Friday Night Story

Last Rights

It’s an old hotel lock, with a key instead of a card; it gives after a few seconds with a bobby pin, as worn and easy as the whores men bring here. He’s sitting on the bed, with his head down. He looks at me, and glances at his night stand. I don’t know if he wants to go for the gun he’s hidden there or the Bible the Gideons stashed, but he doesn’t make a move for it.

We've never met, but he knows who I am. I’m why he’s hiding here; the reason is because he doesn’t pay his debts. He doesn’t even bother looking at me sadly, or with anger, or at all; he fixates on the carpet, projecting, I assume, happy thoughts of loves and loved ones.

If he had money, he’d offer to pay me more, but not having money landed him here. “I can make it look like a suicide, or a robbery. Suicide is quick, painless, a bullet in the mouth. The robbery is multiple gunshots to the torso, and you bleed out on the carpet.”

“The loved ones of suicides always blame themselves; something they might have done differently, some affection left unexpressed; it's a haunting, crippling guilt you're inflicting on those you leave behind. The robbery hurts. You take hours to die from silenced gunshot wounds, at least one in the spine. You'll beg me to finish it; I won't. Your death is tragic, but your family blames an unknown evil, crime and vice in general principle; maybe one of your kids grows up to be a cop.”

“That would be Perry,” he says with a smile; “Errol hates authority already.” There's a glint in his eye, and a moment his life is worth trying to kill me to stay alive, until his shoulders sink and reality takes hold. And he makes the choice most people do; I'm no longer surprised how easy it is for people to be selfish at the end. Then he asks why I gave him the choice.

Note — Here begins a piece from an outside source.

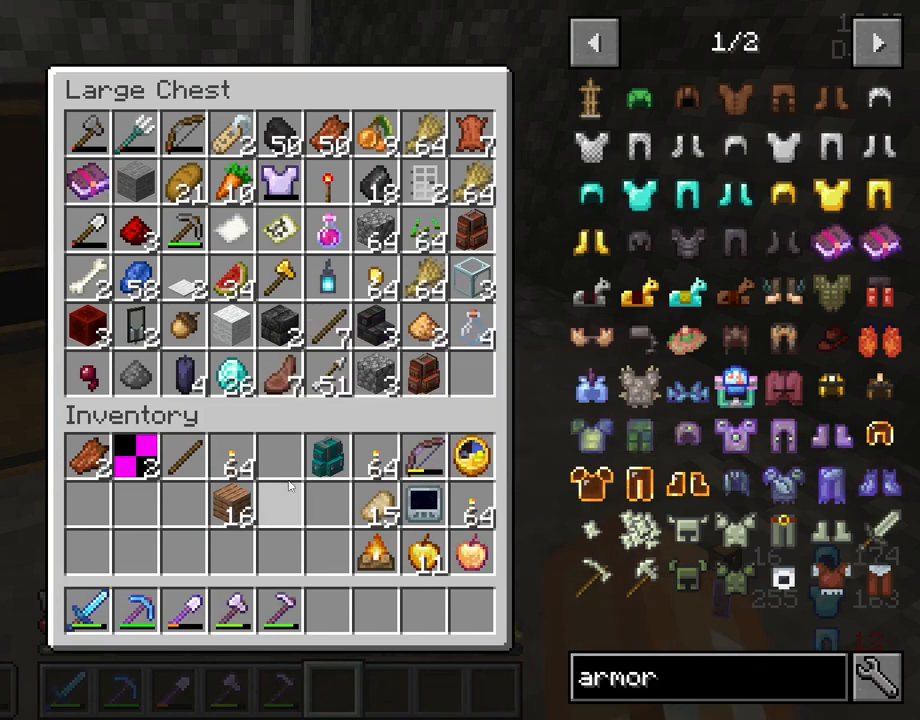
{"keys": [], "mouse": [], "mouse_move": "still", "events": []}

“I just think a man should have a say in how he leaves this world.” He nearly thanks me, and I’m glad when he doesn’t. It's a decent thing I try to do to keep my life civilized, equivalent to returning a stranger's smile on the sidewalk. It’s a simple human kindness in a bad world. Maybe that makes it cruel.

He asks if he can write his wife a letter. I don't tell him about all the stupid attempts to leave codes and information embedded in suicide notes, all the times I've had to destroy them and feel like a bastard for lying to a corpse. "Contract says no." He tries to say, "Oh," but there isn't any air behind it, just the smooth, round shape his lips make.

“Open your mouth; you’ll feel a pinch just above your throat, like a dentist’s needle before he injects you with novicaine, followed by a hot, white flash, then nothing.” He bites down on the silencer, exhales, and nods his head. Flecks of brains and skull erupt like a cheap firework, painting a streak up to the ceiling. He falls back onto the bed with a bounce, and comes to a rest. I place the gun in his hand, and press his fingers into the grip to make clean prints.

I leave the room for crisp evening air. The night maid seems frightened when she sees me, and mutters softly to herself in Spanish. "Good evening," I smile. She replies in kind, struggling with the English and the smile she follows it with. And I walk away, carried by the cool breeze.